• [What the exercise asks]
Copy out each line of the listing that has the word "lines" in it.

• [Data to use]
********

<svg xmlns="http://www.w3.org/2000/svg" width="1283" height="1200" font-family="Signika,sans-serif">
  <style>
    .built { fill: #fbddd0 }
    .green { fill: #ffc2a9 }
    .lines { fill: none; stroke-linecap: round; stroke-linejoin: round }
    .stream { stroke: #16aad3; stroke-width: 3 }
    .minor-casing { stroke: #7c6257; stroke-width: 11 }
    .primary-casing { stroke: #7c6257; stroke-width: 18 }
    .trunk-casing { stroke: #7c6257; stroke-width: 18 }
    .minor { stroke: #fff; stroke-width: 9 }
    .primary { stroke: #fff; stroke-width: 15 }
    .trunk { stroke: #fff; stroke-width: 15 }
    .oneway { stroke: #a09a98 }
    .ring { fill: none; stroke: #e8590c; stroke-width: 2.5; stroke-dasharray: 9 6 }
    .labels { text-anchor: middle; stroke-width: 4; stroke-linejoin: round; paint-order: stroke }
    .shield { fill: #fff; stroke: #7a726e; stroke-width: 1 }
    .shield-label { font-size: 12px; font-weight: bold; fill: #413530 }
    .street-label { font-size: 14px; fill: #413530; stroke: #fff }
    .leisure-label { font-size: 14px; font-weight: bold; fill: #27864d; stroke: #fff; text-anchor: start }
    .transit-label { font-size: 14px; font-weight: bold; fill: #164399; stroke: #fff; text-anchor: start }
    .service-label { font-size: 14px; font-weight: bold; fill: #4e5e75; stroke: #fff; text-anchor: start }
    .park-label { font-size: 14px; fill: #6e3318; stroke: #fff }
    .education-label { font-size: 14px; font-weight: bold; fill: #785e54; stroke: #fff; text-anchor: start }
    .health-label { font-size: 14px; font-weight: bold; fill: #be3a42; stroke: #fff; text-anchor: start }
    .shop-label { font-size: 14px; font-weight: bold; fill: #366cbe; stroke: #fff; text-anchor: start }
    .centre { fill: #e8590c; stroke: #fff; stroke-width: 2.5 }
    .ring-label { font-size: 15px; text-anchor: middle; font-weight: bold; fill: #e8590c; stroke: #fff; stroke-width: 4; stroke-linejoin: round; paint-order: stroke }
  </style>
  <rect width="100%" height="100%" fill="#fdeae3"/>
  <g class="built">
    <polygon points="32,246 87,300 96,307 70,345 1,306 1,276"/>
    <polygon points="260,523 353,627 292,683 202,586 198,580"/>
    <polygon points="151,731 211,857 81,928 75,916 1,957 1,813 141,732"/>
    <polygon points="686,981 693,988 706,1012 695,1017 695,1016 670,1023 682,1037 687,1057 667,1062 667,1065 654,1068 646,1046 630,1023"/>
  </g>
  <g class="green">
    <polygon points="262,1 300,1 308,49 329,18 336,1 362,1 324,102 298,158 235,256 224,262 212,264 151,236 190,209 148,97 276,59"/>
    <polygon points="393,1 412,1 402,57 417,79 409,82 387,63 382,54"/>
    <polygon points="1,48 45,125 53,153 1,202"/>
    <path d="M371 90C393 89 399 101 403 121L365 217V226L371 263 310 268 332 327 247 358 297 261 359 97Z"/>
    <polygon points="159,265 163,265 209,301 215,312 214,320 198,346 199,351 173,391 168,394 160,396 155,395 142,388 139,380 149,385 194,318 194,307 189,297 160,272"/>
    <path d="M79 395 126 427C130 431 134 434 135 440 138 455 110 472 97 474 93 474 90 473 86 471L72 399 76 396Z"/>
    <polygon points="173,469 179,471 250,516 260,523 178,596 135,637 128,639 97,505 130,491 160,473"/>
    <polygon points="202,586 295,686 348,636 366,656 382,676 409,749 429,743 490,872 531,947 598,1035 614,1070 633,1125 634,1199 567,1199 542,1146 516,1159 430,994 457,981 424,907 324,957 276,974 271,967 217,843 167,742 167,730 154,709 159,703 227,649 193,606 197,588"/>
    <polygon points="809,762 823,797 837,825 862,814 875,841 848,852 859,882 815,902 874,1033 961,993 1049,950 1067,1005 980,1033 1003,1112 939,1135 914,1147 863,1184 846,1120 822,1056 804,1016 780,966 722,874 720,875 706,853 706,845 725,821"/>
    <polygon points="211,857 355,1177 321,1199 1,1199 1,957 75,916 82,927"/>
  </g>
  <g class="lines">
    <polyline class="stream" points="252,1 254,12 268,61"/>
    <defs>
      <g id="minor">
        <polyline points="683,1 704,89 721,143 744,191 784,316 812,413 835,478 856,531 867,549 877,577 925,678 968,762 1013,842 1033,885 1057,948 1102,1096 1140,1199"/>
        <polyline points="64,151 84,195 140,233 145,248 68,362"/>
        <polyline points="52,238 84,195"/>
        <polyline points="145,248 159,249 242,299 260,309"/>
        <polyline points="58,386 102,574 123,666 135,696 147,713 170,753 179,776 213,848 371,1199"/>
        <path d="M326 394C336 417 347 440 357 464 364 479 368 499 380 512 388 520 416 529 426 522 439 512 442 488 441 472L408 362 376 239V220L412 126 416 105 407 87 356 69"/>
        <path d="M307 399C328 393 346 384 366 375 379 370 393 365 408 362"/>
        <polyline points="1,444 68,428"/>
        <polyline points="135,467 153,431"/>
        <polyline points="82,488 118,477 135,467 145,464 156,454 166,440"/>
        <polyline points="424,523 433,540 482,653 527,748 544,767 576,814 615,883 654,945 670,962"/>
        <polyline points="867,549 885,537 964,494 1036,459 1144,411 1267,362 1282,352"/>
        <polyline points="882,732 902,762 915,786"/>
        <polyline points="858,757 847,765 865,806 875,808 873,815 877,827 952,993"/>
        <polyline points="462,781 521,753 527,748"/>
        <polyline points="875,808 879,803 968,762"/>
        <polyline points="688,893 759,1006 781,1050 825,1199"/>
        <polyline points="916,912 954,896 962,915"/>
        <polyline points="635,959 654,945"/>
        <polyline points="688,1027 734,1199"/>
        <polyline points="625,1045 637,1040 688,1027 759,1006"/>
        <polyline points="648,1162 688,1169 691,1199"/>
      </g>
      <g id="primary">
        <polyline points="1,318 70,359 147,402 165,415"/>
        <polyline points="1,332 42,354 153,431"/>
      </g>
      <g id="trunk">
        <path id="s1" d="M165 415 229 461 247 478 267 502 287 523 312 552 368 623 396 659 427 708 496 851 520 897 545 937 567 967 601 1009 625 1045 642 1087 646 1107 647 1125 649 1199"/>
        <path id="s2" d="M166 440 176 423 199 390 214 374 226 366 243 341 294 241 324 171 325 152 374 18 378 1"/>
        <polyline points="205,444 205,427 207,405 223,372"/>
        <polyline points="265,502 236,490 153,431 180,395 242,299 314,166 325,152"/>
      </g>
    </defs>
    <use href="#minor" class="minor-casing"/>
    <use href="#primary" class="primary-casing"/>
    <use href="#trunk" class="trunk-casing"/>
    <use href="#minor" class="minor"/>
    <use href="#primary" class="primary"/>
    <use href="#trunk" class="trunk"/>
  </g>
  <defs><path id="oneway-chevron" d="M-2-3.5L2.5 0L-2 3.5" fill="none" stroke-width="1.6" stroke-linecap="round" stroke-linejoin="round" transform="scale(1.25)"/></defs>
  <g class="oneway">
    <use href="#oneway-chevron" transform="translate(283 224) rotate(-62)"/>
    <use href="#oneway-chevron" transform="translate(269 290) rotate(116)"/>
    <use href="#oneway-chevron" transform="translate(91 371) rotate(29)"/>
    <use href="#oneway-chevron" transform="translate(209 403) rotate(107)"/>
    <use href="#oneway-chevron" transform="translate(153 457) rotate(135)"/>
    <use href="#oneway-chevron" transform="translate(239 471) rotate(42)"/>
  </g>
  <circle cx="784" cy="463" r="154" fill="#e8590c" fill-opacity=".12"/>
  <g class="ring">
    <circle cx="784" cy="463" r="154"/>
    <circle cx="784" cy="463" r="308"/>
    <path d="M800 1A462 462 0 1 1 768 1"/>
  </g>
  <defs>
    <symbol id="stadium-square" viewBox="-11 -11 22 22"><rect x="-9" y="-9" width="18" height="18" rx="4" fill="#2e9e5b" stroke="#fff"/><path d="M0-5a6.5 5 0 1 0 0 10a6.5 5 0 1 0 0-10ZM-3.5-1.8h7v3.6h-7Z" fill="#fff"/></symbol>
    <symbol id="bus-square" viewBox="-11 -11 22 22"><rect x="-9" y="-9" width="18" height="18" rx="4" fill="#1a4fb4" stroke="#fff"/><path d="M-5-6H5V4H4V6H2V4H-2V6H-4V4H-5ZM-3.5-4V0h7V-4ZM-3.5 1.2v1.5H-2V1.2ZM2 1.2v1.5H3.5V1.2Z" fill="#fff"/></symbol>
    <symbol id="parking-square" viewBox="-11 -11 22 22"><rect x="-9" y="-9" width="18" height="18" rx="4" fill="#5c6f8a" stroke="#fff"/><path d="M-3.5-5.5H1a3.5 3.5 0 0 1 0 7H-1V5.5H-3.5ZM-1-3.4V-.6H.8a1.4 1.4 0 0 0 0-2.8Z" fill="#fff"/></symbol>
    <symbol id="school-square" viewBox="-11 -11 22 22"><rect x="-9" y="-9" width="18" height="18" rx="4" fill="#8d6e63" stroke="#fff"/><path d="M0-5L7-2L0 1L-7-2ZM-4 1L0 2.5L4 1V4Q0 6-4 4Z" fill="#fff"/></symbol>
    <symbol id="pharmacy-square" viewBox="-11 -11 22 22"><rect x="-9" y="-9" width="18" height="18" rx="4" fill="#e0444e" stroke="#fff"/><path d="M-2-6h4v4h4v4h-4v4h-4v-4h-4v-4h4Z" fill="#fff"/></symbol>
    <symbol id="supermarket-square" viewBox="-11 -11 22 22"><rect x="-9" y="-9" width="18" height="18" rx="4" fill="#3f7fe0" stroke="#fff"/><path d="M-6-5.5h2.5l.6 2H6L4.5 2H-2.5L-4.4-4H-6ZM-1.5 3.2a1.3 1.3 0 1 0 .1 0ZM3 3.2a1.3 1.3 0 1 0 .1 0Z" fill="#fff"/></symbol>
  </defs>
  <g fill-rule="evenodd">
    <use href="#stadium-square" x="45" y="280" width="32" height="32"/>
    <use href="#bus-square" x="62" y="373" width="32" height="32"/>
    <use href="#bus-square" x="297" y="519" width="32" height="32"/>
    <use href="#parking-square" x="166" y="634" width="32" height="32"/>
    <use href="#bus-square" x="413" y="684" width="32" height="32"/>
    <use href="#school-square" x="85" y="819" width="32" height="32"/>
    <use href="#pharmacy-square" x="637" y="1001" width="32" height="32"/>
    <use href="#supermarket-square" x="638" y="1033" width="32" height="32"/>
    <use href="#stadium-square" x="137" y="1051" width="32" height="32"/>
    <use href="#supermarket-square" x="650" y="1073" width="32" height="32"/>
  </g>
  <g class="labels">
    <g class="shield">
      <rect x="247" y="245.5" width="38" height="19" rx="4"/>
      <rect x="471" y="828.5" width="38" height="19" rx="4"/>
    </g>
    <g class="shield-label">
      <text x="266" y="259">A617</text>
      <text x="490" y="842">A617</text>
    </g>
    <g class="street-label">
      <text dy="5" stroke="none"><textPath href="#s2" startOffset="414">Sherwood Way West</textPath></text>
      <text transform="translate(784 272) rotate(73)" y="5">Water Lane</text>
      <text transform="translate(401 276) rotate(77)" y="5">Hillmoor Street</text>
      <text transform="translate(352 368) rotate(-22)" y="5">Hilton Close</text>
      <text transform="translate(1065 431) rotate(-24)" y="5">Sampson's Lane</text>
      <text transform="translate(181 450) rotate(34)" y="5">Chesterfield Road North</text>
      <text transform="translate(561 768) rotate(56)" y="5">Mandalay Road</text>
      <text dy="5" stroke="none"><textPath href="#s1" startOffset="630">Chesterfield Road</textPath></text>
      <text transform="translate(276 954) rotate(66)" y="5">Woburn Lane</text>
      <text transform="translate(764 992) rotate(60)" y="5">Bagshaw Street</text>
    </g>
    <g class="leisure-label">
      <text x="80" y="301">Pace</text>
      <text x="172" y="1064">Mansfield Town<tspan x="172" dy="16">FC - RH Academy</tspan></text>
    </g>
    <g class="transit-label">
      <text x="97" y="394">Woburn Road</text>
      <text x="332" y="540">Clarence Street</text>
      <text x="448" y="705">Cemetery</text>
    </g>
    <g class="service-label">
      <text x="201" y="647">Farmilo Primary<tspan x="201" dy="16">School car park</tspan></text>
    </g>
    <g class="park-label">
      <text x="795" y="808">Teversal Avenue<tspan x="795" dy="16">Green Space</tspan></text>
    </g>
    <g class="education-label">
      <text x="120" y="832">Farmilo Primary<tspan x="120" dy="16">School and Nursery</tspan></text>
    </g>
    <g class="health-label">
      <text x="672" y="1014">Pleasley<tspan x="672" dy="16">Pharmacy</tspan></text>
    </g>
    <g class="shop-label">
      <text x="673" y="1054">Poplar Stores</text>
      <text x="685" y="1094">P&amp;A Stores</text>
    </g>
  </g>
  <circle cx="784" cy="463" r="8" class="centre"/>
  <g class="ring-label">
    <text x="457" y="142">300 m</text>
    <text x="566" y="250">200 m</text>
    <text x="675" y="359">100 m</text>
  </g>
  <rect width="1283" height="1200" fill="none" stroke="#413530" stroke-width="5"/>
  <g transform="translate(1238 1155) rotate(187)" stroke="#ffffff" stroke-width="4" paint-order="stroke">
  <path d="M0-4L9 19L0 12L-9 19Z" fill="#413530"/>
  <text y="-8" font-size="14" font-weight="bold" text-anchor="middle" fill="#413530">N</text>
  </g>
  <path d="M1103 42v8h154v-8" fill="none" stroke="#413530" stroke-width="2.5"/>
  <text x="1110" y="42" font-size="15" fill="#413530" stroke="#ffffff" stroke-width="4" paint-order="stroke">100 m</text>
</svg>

********

• [Finished task]
    .lines { fill: none; stroke-linecap: round; stroke-linejoin: round }
  <g class="lines">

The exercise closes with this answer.